The required answer is an exact copy of every entry underneath.
+++ Dataset records +++
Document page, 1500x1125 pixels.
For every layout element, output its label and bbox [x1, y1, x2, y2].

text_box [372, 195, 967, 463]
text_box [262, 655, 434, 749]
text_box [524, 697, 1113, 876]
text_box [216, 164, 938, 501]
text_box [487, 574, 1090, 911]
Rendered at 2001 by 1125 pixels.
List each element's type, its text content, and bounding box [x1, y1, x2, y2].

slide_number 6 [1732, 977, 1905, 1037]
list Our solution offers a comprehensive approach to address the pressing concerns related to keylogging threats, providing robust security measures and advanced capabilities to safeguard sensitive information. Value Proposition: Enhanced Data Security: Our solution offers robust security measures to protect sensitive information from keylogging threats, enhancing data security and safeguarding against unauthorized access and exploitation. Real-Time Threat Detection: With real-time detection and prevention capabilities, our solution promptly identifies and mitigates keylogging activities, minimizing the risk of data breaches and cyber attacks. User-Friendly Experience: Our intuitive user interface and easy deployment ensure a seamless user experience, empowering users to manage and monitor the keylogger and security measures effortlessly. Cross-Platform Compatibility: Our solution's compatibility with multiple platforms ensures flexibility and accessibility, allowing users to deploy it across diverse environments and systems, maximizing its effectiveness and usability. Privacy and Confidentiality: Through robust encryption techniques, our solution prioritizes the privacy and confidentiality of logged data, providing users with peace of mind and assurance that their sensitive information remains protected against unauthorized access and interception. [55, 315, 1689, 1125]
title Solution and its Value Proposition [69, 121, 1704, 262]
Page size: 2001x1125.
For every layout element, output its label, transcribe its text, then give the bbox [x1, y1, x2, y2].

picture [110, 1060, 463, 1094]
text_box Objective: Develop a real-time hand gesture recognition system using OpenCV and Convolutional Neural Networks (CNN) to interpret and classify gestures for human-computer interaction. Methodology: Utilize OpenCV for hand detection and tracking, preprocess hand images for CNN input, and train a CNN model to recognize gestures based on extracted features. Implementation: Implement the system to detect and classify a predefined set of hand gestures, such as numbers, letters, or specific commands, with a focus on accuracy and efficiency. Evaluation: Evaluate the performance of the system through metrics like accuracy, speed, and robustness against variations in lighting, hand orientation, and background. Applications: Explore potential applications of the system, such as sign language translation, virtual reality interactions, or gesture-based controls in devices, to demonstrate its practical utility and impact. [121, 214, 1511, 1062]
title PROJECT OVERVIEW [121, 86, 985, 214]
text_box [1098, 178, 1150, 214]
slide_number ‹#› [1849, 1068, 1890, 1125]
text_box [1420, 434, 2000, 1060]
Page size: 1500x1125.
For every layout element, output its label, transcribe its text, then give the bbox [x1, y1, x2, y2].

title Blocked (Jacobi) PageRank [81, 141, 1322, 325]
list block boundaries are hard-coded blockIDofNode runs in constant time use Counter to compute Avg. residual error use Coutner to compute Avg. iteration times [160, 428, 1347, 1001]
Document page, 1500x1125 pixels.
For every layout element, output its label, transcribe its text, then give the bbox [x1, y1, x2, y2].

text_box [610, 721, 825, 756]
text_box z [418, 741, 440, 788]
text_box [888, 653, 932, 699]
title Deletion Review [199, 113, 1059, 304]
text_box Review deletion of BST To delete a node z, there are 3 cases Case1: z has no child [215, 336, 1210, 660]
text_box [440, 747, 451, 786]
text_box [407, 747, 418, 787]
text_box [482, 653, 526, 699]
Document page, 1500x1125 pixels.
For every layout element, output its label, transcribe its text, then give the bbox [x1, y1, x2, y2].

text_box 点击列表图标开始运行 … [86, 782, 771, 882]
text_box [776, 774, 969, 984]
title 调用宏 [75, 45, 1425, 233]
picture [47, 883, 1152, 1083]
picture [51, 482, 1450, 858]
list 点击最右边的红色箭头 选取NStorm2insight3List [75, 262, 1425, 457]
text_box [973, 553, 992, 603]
+++
**Final answer**
Document page, 1500x1125 pixels.
For every layout element, output its label and bbox [x1, y1, x2, y2].

text_box [372, 195, 967, 463]
text_box [262, 655, 434, 749]
text_box [524, 697, 1113, 876]
text_box [216, 164, 938, 501]
text_box [487, 574, 1090, 911]
Rendered at 2001 by 1125 pixels.
List each element's type, its text content, and bounding box [x1, y1, x2, y2].

slide_number 6 [1732, 977, 1905, 1037]
list Our solution offers a comprehensive approach to address the pressing concerns related to keylogging threats, providing robust security measures and advanced capabilities to safeguard sensitive information. Value Proposition: Enhanced Data Security: Our solution offers robust security measures to protect sensitive information from keylogging threats, enhancing data security and safeguarding against unauthorized access and exploitation. Real-Time Threat Detection: With real-time detection and prevention capabilities, our solution promptly identifies and mitigates keylogging activities, minimizing the risk of data breaches and cyber attacks. User-Friendly Experience: Our intuitive user interface and easy deployment ensure a seamless user experience, empowering users to manage and monitor the keylogger and security measures effortlessly. Cross-Platform Compatibility: Our solution's compatibility with multiple platforms ensures flexibility and accessibility, allowing users to deploy it across diverse environments and systems, maximizing its effectiveness and usability. Privacy and Confidentiality: Through robust encryption techniques, our solution prioritizes the privacy and confidentiality of logged data, providing users with peace of mind and assurance that their sensitive information remains protected against unauthorized access and interception. [55, 315, 1689, 1125]
title Solution and its Value Proposition [69, 121, 1704, 262]
Page size: 2001x1125.
For every layout element, output its label, transcribe its text, then give the bbox [x1, y1, x2, y2].

picture [110, 1060, 463, 1094]
text_box Objective: Develop a real-time hand gesture recognition system using OpenCV and Convolutional Neural Networks (CNN) to interpret and classify gestures for human-computer interaction. Methodology: Utilize OpenCV for hand detection and tracking, preprocess hand images for CNN input, and train a CNN model to recognize gestures based on extracted features. Implementation: Implement the system to detect and classify a predefined set of hand gestures, such as numbers, letters, or specific commands, with a focus on accuracy and efficiency. Evaluation: Evaluate the performance of the system through metrics like accuracy, speed, and robustness against variations in lighting, hand orientation, and background. Applications: Explore potential applications of the system, such as sign language translation, virtual reality interactions, or gesture-based controls in devices, to demonstrate its practical utility and impact. [121, 214, 1511, 1062]
title PROJECT OVERVIEW [121, 86, 985, 214]
text_box [1098, 178, 1150, 214]
slide_number ‹#› [1849, 1068, 1890, 1125]
text_box [1420, 434, 2000, 1060]
Page size: 1500x1125.
For every layout element, output its label, transcribe its text, then give the bbox [x1, y1, x2, y2].

title Blocked (Jacobi) PageRank [81, 141, 1322, 325]
list block boundaries are hard-coded blockIDofNode runs in constant time use Counter to compute Avg. residual error use Coutner to compute Avg. iteration times [160, 428, 1347, 1001]
Document page, 1500x1125 pixels.
For every layout element, output its label, transcribe its text, then give the bbox [x1, y1, x2, y2].

text_box [610, 721, 825, 756]
text_box z [418, 741, 440, 788]
text_box [888, 653, 932, 699]
title Deletion Review [199, 113, 1059, 304]
text_box Review deletion of BST To delete a node z, there are 3 cases Case1: z has no child [215, 336, 1210, 660]
text_box [440, 747, 451, 786]
text_box [407, 747, 418, 787]
text_box [482, 653, 526, 699]
Document page, 1500x1125 pixels.
For every layout element, output its label, transcribe its text, then give the bbox [x1, y1, x2, y2].

text_box 点击列表图标开始运行 … [86, 782, 771, 882]
text_box [776, 774, 969, 984]
title 调用宏 [75, 45, 1425, 233]
picture [47, 883, 1152, 1083]
picture [51, 482, 1450, 858]
list 点击最右边的红色箭头 选取NStorm2insight3List [75, 262, 1425, 457]
text_box [973, 553, 992, 603]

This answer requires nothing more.